### Extracted page text data
■ ■ ■
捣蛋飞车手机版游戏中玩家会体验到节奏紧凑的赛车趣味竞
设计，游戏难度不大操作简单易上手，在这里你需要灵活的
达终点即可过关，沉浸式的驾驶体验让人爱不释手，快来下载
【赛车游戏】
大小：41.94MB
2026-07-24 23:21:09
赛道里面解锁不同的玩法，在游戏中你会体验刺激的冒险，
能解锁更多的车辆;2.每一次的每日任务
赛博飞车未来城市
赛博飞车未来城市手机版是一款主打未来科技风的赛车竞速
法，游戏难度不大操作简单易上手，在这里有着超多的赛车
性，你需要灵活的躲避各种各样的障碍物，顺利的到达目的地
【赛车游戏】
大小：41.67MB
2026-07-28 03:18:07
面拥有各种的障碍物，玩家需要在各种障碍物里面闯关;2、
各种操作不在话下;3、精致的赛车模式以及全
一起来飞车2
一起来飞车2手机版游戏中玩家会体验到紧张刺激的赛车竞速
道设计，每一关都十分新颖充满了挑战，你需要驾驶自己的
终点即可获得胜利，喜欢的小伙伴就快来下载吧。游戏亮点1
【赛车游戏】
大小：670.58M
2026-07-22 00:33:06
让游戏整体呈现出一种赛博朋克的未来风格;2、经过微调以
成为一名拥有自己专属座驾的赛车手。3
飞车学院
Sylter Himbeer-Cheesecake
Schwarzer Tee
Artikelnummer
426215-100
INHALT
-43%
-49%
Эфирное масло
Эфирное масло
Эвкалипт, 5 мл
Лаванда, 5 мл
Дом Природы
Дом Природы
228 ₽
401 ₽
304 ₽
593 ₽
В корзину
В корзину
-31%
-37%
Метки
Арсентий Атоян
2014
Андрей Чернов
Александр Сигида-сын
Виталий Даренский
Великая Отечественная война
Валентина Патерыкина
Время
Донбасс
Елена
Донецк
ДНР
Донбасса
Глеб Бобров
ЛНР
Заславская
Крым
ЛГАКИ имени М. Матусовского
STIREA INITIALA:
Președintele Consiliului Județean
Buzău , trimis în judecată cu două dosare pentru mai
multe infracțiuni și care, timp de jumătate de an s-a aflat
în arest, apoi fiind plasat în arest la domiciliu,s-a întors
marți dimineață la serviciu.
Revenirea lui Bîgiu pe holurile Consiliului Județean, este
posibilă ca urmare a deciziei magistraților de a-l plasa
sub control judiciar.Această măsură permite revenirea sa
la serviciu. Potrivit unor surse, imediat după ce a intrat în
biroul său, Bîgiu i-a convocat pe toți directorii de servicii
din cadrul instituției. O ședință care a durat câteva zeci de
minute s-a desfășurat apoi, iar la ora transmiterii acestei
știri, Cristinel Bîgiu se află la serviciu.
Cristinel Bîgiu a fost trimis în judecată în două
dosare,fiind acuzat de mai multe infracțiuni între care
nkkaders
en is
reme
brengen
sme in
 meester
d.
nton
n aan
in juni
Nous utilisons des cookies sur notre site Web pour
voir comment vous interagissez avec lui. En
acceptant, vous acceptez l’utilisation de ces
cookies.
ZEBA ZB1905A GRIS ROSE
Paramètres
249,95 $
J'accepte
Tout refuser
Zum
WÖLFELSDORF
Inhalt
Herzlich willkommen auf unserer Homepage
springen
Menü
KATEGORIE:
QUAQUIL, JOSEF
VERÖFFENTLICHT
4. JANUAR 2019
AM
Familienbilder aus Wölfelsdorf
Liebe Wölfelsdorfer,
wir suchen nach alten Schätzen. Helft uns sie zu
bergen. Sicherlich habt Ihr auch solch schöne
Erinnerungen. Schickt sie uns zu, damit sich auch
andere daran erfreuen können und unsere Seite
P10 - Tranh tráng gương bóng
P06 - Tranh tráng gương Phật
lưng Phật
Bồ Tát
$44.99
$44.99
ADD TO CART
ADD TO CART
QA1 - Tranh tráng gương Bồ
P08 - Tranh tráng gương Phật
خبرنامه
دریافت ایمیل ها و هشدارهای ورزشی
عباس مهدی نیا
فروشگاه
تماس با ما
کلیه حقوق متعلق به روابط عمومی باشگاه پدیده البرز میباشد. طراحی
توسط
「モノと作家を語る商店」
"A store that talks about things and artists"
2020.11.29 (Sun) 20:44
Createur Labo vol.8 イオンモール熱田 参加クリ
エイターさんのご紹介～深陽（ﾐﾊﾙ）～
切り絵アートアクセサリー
■ ■ ■
### What the task requires
Write the records out once more, exactly as shown.

### Result of the exercise
捣蛋飞车手机版游戏中玩家会体验到节奏紧凑的赛车趣味竞
设计，游戏难度不大操作简单易上手，在这里你需要灵活的
达终点即可过关，沉浸式的驾驶体验让人爱不释手，快来下载
【赛车游戏】
大小：41.94MB
2026-07-24 23:21:09
赛道里面解锁不同的玩法，在游戏中你会体验刺激的冒险，
能解锁更多的车辆;2.每一次的每日任务
赛博飞车未来城市
赛博飞车未来城市手机版是一款主打未来科技风的赛车竞速
法，游戏难度不大操作简单易上手，在这里有着超多的赛车
性，你需要灵活的躲避各种各样的障碍物，顺利的到达目的地
【赛车游戏】
大小：41.67MB
2026-07-28 03:18:07
面拥有各种的障碍物，玩家需要在各种障碍物里面闯关;2、
各种操作不在话下;3、精致的赛车模式以及全
一起来飞车2
一起来飞车2手机版游戏中玩家会体验到紧张刺激的赛车竞速
道设计，每一关都十分新颖充满了挑战，你需要驾驶自己的
终点即可获得胜利，喜欢的小伙伴就快来下载吧。游戏亮点1
【赛车游戏】
大小：670.58M
2026-07-22 00:33:06
让游戏整体呈现出一种赛博朋克的未来风格;2、经过微调以
成为一名拥有自己专属座驾的赛车手。3
飞车学院
Sylter Himbeer-Cheesecake
Schwarzer Tee
Artikelnummer
426215-100
INHALT
-43%
-49%
Эфирное масло
Эфирное масло
Эвкалипт, 5 мл
Лаванда, 5 мл
Дом Природы
Дом Природы
228 ₽
401 ₽
304 ₽
593 ₽
В корзину
В корзину
-31%
-37%
Метки
Арсентий Атоян
2014
Андрей Чернов
Александр Сигида-сын
Виталий Даренский
Великая Отечественная война
Валентина Патерыкина
Время
Донбасс
Елена
Донецк
ДНР
Донбасса
Глеб Бобров
ЛНР
Заславская
Крым
ЛГАКИ имени М. Матусовского
STIREA INITIALA:
Președintele Consiliului Județean
Buzău , trimis în judecată cu două dosare pentru mai
multe infracțiuni și care, timp de jumătate de an s-a aflat
în arest, apoi fiind plasat în arest la domiciliu,s-a întors
marți dimineață la serviciu.
Revenirea lui Bîgiu pe holurile Consiliului Județean, este
posibilă ca urmare a deciziei magistraților de a-l plasa
sub control judiciar.Această măsură permite revenirea sa
la serviciu. Potrivit unor surse, imediat după ce a intrat în
biroul său, Bîgiu i-a convocat pe toți directorii de servicii
din cadrul instituției. O ședință care a durat câteva zeci de
minute s-a desfășurat apoi, iar la ora transmiterii acestei
știri, Cristinel Bîgiu se află la serviciu.
Cristinel Bîgiu a fost trimis în judecată în două
dosare,fiind acuzat de mai multe infracțiuni între care
nkkaders
en is
reme
brengen
sme in
 meester
d.
nton
n aan
in juni
Nous utilisons des cookies sur notre site Web pour
voir comment vous interagissez avec lui. En
acceptant, vous acceptez l’utilisation de ces
cookies.
ZEBA ZB1905A GRIS ROSE
Paramètres
249,95 $
J'accepte
Tout refuser
Zum
WÖLFELSDORF
Inhalt
Herzlich willkommen auf unserer Homepage
springen
Menü
KATEGORIE:
QUAQUIL, JOSEF
VERÖFFENTLICHT
4. JANUAR 2019
AM
Familienbilder aus Wölfelsdorf
Liebe Wölfelsdorfer,
wir suchen nach alten Schätzen. Helft uns sie zu
bergen. Sicherlich habt Ihr auch solch schöne
Erinnerungen. Schickt sie uns zu, damit sich auch
andere daran erfreuen können und unsere Seite
P10 - Tranh tráng gương bóng
P06 - Tranh tráng gương Phật
lưng Phật
Bồ Tát
$44.99
$44.99
ADD TO CART
ADD TO CART
QA1 - Tranh tráng gương Bồ
P08 - Tranh tráng gương Phật
خبرنامه
دریافت ایمیل ها و هشدارهای ورزشی
عباس مهدی نیا
فروشگاه
تماس با ما
کلیه حقوق متعلق به روابط عمومی باشگاه پدیده البرز میباشد. طراحی
توسط
「モノと作家を語る商店」
"A store that talks about things and artists"
2020.11.29 (Sun) 20:44
Createur Labo vol.8 イオンモール熱田 参加クリ
エイターさんのご紹介～深陽（ﾐﾊﾙ）～
切り絵アートアクセサリー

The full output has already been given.